▸ Excerpted text:
Dispelling 5 Pregnancy/Postpartum myths
Time to dispel some myths about pregnancy, childbirth, and postpartum.
1. At the beginning of her evaluation a told me this, “My doctor told me that this pain is normal and you are not going to be able to help me. He said I just need to deal with it because I am pregnant.”
Well, a few minutes later I found her pelvis was out of alignment, and she walked out of my office pain-free. I saw her two more times to help her learn some core stabilization exercises, educate on activities to avoid, and ensure that she remained pain-free. She had no further pain for the remainder of her pregnancy! If this is you, then find a physical therapist trained in treating pregnant women.
2. I hear friends and patients make comments like this all the time:
“Oops, I peed a little bit just now.”
“I cannot jump or run with my kids because I know I will pee in my pants".”
“We all pee a little since having kids. It’s normal.”
“I guess we just have to get used to wearing diapers because we are moms.”
All of the above is false! If peeing, even just a drop or two at a time, in your pants then you have urinary incontinence. You should not have to wear a pad or a pantyliner to catch the pee. You should not have to put in a tampon to play with your kids. You should not have to change your pants because of pee when you get a cold. You should not have to avoid certain activities to avoid wet underpants. You should not have pee in your pants, and you can resolve these symptoms. Raise your expectations for your life, and see a pelvic floor therapist.
3. Me: “what position did you deliver in?”
I get it, in movies and tv women only ever deliver on their backs, and that is the only place most of us have seen a delivery happen before having our own children.

▸ Dataset extract:
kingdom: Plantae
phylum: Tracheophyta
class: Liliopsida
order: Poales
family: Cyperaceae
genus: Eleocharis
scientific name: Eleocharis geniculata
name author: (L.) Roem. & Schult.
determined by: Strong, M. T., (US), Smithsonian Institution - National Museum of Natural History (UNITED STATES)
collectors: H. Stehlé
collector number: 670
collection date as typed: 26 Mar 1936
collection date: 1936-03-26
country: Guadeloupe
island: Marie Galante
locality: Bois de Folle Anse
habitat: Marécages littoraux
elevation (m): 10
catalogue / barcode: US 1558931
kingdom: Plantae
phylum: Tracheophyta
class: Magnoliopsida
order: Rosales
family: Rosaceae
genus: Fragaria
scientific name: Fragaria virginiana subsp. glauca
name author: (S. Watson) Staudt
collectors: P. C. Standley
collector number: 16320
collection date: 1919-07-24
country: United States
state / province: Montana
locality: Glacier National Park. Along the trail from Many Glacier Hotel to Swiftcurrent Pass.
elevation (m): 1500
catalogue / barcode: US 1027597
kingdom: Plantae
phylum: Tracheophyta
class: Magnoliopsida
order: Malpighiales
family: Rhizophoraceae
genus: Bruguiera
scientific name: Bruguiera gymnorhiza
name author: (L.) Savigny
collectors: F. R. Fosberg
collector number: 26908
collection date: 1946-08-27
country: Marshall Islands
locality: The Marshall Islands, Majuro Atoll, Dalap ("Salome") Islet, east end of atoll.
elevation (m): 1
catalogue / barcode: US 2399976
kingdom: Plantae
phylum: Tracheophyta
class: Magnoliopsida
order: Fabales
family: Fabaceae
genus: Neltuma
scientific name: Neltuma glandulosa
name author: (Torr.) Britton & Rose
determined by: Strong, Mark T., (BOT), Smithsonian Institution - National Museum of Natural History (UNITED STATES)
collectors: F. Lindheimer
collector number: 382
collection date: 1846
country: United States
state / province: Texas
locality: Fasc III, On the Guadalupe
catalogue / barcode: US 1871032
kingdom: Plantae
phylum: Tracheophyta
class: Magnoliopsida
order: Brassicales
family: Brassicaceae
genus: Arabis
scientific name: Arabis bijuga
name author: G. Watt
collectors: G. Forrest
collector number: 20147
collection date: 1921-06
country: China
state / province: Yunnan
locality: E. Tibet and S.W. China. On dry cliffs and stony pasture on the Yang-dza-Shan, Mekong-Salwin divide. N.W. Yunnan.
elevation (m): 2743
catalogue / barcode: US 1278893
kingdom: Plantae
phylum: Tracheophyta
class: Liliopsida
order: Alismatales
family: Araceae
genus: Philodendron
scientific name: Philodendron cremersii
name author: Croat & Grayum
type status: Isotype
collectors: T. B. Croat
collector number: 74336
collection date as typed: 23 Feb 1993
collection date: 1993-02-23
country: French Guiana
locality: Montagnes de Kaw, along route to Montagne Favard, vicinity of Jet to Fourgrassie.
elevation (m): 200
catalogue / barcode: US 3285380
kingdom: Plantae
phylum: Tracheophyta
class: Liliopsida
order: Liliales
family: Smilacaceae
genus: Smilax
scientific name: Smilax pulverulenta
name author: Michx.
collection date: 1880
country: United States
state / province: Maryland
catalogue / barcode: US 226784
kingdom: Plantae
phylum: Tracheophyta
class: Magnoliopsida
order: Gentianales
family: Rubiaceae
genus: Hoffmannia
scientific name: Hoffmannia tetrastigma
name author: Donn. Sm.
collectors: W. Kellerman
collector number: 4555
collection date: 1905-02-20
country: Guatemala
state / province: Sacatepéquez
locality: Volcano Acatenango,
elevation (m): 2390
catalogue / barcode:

▸ Task list:
[a] In the pregnancy myths text, how many more times did the therapist see the pregnant patient after her first visit?
[b] Repeat the part of the pregnancy myths text that begins at the words "Well, a few" and stops after "treating pregnant women.".
[c] The pregnancy myths text has several sentences that begin "You should not have to." List everything these sentences say a woman should not have to do.

▸ Solutions to the tasks:
[a] Two more times.

[b]
Well, a few minutes later I found her pelvis was out of alignment, and she walked out of my office pain-free. I saw her two more times to help her learn some core stabilization exercises, educate on activities to avoid, and ensure that she remained pain-free. She had no further pain for the remainder of her pregnancy! If this is you, then find a physical therapist trained in treating pregnant women.

[c]
- Wear a pad or a pantyliner to catch the pee
- Put in a tampon to play with her kids
- Change her pants because of pee when she gets a cold
- Avoid certain activities to avoid wet underpants